To już koniec Ruchu Chorzów? Latami zatajali długi

Znamy już pierwszego spadkowicza z Ekstraklasy? Tak przypuszcza serwis weszlo.com, według którego Ruch Chorzów przez lata zatajał swoje długi przed Polskim Związkiem Piłki Nożnej.
Niebiescy mają problemy finansowe nie od dziś. Klub właśnie próbuje odłożyć w czasie spłatę pożyczki od miasta - zaciągnął dług na kwotę 18 milionów złotych i nie potrafi oddać nawet pierwszej transzy. Wygląda jednak na to, że ta sprawa jest aktualnie najmniejszym problemem wciąż jeszcze ekstraklasowicza.
Weszlo.com podało, że Ruch zatajał i nie wywiązywał się z umów, jakie zawierał z piłkarzami. Sprawa jest bardzo poważna, bo chodzi o podpisywanie z zawodnikami podwójnych umów - część wynagrodzenia miał płacić klub, część - Fundacja Ruch Chorzów.
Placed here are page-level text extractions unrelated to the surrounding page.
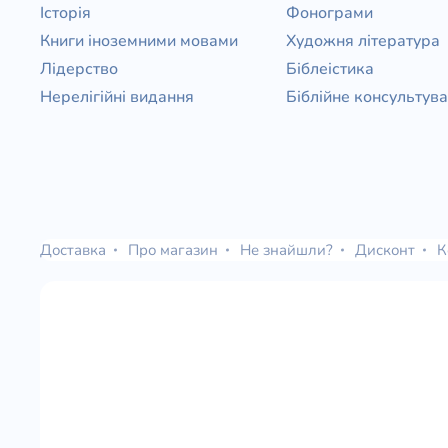
Історія
Фонограми
Книги іноземними мовами
Художня література
Лідерство
Біблеістика
Нерелігійні видання
Біблійне консультув
Доставка
Про магазин
Не знайшли?
Дисконт
К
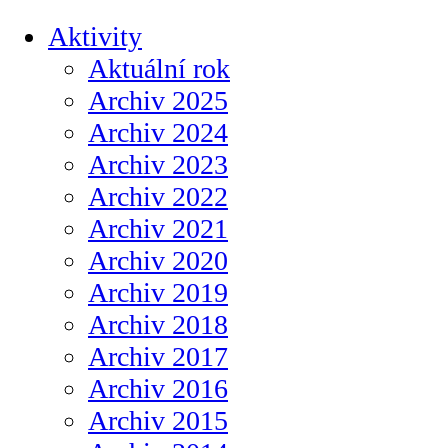
Aktivity
Aktuální rok
Archiv 2025
Archiv 2024
Archiv 2023
Archiv 2022
Archiv 2021
Archiv 2020
Archiv 2019
Archiv 2018
Archiv 2017
Archiv 2016
Archiv 2015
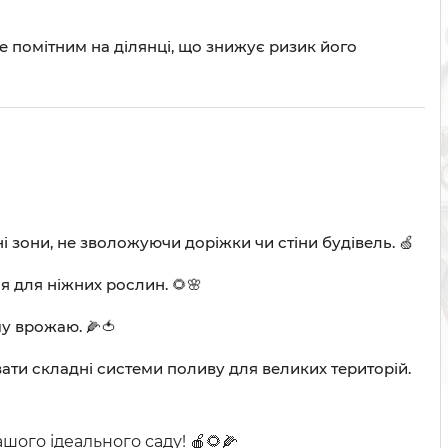
 помітним на ділянці, що знижує ризик його
зони, не зволожуючи доріжки чи стіни будівель. 🍏
 для ніжних рослин. 🌻🌸
у врожаю. 🌽🍅
ати складні системи поливу для великих територій.
шого ідеального саду! 🍎🌻🌽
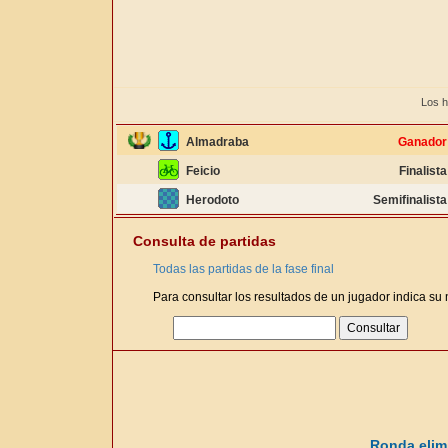
Los h
Almadraba
Ganador
Feicio
Finalista
Herodoto
Semifinalista
Consulta de partidas
Todas las partidas de la fase final
Para consultar los resultados de un jugador indica su
Ronda elimi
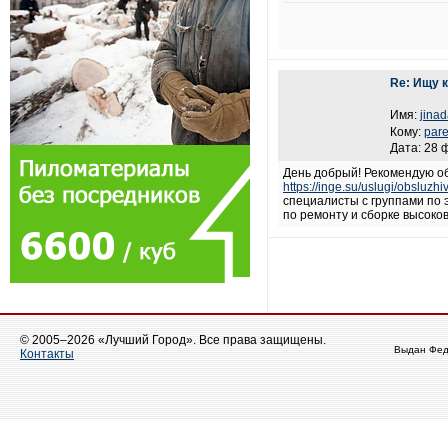
Re: Ищу 
Имя:
jina
Кому:
par
Дата: 28 
День добрый! Рекомендую о
https://inge.su/uslugi/obsluzh
специалисты с группами по 
по ремонту и сборке высоко
© 2005–2026 «Лучший Город». Все права защищены.
Выдан Фед
Контакты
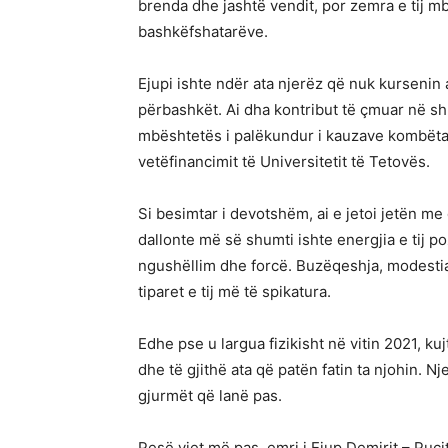
brenda dhe jashtë vendit, por zemra e tij m
bashkëfshatarëve.
Ejupi ishte ndër ata njerëz që nuk kursenin
përbashkët. Ai dha kontribut të çmuar në shu
mbështetës i palëkundur i kauzave kombëta
vetëfinancimit të Universitetit të Tetovës.
Si besimtar i devotshëm, ai e jetoi jetën me 
dallonte më së shumti ishte energjia e tij po
ngushëllim dhe forcë. Buzëqeshja, modestia
tiparet e tij më të spikatura.
Edhe pse u largua fizikisht në vitin 2021, kuj
dhe të gjithë ata që patën fatin ta njohin. N
gjurmët që lanë pas.
Pesë vjet më pas, emri i Ejup Demirit – Puçi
Miała, ale nie płaciła, a właśnie te zaległości zostały zatajone przed Komisją Licencyjną.
Portal opublikował między innymi skan umowy Bartłomieja Babiarza, zatrudnionego przez Fundację Ruch Chorzów jako... specjalista ds. marketingu i PR za 2000 złotych miesięcznie brutto. Dodajmy, że Babiarz to nie marketingowiec, ale pomocnik, obecnie reprezentujący barwy Termaliki. Inni zawodnicy zatrudnieni w podobny sposób to m.in. Krzysztof Kamiński, Grzegorz Kuświk, Robert Chwastek, Michał Buchalik i Filip Starzyński.
Weszlo.com pisze, że takie podwójne zatrudnianie to nie nowość jeśli chodzi o ligowe kluby, które próbują zminimalizować płacone podatki. Nowością jest za to fakt niepłacenia i zatajania tego długu przed Komisją Licencyjną. Za coś takiego grozi nawet natychmiastowa degradacja oraz odebranie licencji. Sprawa ma zostać rozpatrzona w trybie pilnym na posiedzeniach 13 i 20 grudnia.